[Data below]

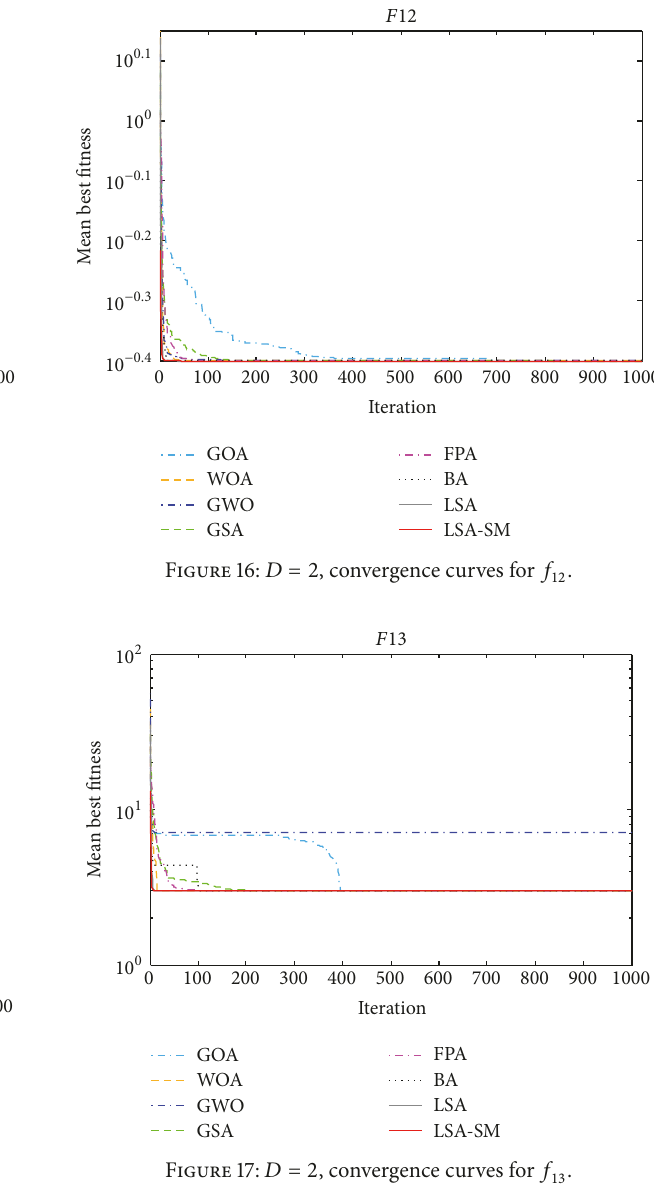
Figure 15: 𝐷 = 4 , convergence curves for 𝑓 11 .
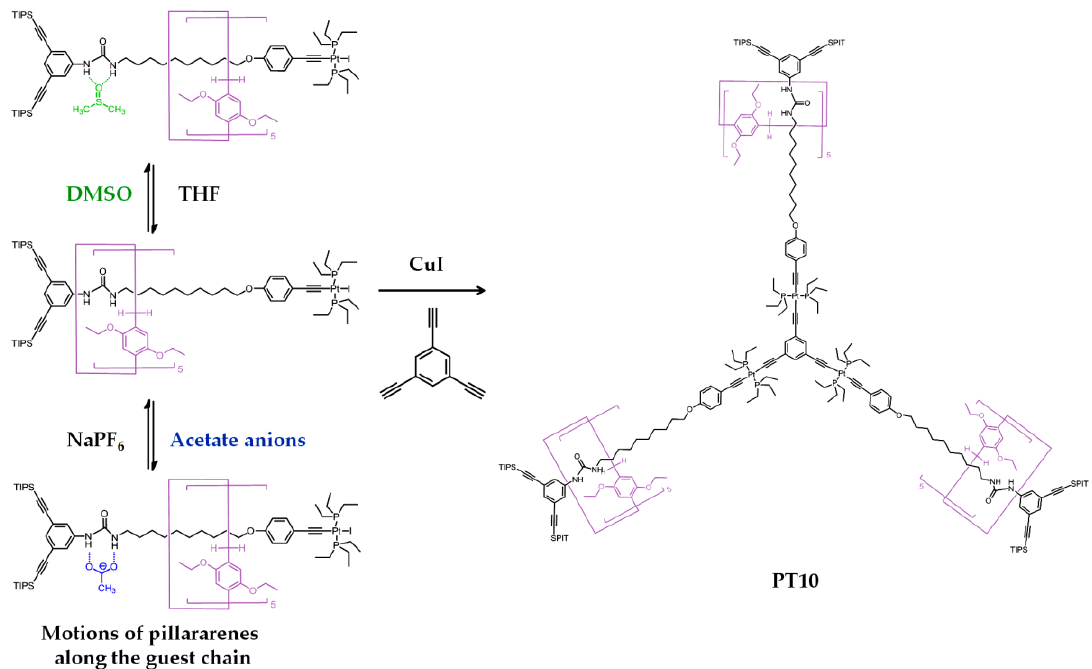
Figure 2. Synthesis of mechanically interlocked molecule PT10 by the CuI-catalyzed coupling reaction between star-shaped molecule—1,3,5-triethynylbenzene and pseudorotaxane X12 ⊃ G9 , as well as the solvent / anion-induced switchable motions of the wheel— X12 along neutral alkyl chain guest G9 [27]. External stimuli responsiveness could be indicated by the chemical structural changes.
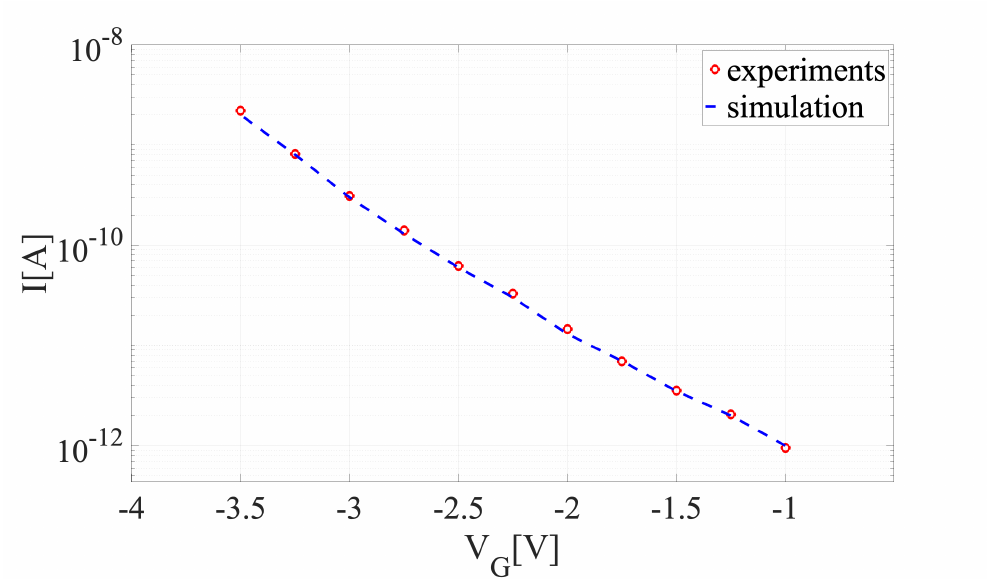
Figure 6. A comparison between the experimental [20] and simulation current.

[/Data below]

> [Prompt]
Give back each line above verbatim, dropping every picture.

> [Response to the exercise]
Figure 15: 𝐷 = 4 , convergence curves for 𝑓 11 .
Figure 2. Synthesis of mechanically interlocked molecule PT10 by the CuI-catalyzed coupling reaction between star-shaped molecule—1,3,5-triethynylbenzene and pseudorotaxane X12 ⊃ G9 , as well as the solvent / anion-induced switchable motions of the wheel— X12 along neutral alkyl chain guest G9 [27]. External stimuli responsiveness could be indicated by the chemical structural changes.
Figure 6. A comparison between the experimental [20] and simulation current.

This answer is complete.